The blog discusses improvements to multitasking based on "SMT Parking," which provides additional support to the Windows 7 scheduler for Intel Hyper-threading Technology. With Hyper-threading, the operating system sees a single processor core as two cores (i.e., a dual-core chip becomes a virtual quad-core processor), thus potentially improving multitasking--or doing tasks (threads) simultaneously.
In addition, improvements over Vista for boot and shutdown times have been implemented during the Windows 7 development cycle, according to the blog.
And on Intel's Web site, the chipmaker lists desktop motherboards and associated drivers that have passed logo certification for Windows 7.
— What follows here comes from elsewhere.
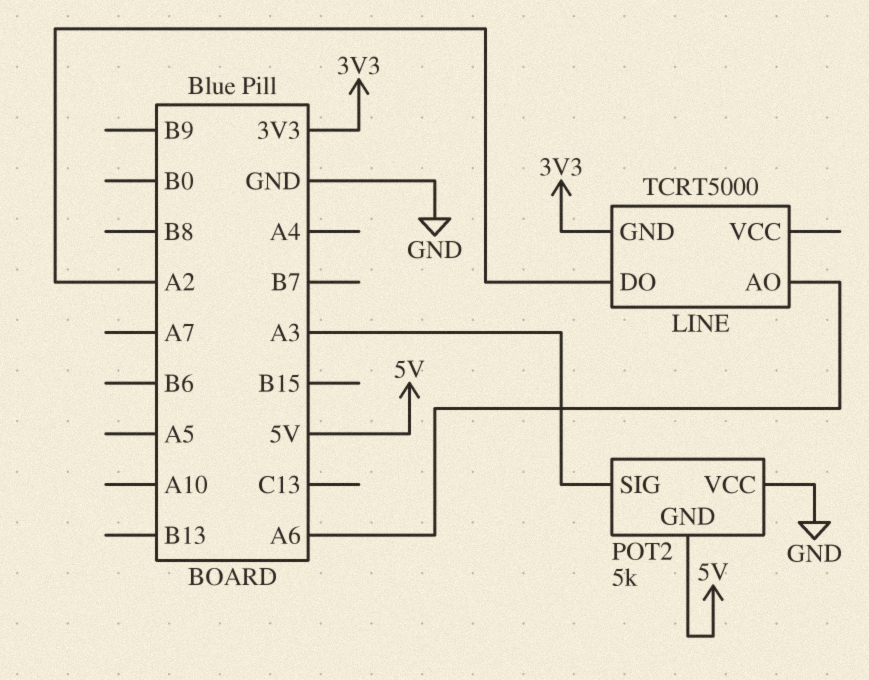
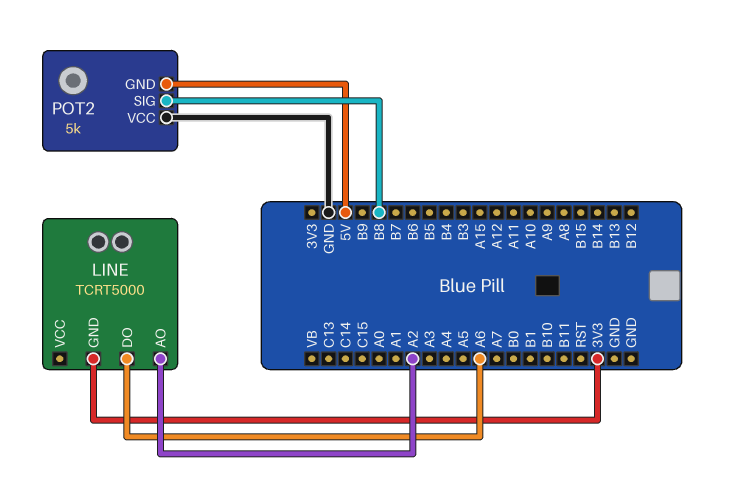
LINE pin AO: A6 -> A2
LINE pin DO: A2 -> A6
POT2 pin SIG: A3 -> B8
Another beneficiary of improved Windows 7 technology: Intel solid-state drives, which are typically faster than hard-disk drives and gaining ground in niche markets such as high-end laptops, gaming PCs, and servers. SSDs will be able to take advantage of Windows 7 technology called the Trim Command. Trim will allow blocks of data to be freed up for reuse to better maintain the performance of the SSD.
Windows 7 will also do more than previous operating systems with graphics via DirectX 11. Advanced Micro Devices has described DirectX 11-related technology that enables games developers to create smoother, less blocky and more organic looking objects in games. And, beyond games, Windows 7 has the potential to turn a graphics processing unit (GPU) from AMD or Nvidia into a general-purpose compute engine, used to accelerate everyday computing tasks like a central processing unit, or CPU. Specifically, "the compute shader" can be used to speed up more common computing tasks. The buzz word used to describe this technology is a mouthful: GPGPU or general-purpose graphics processing unit.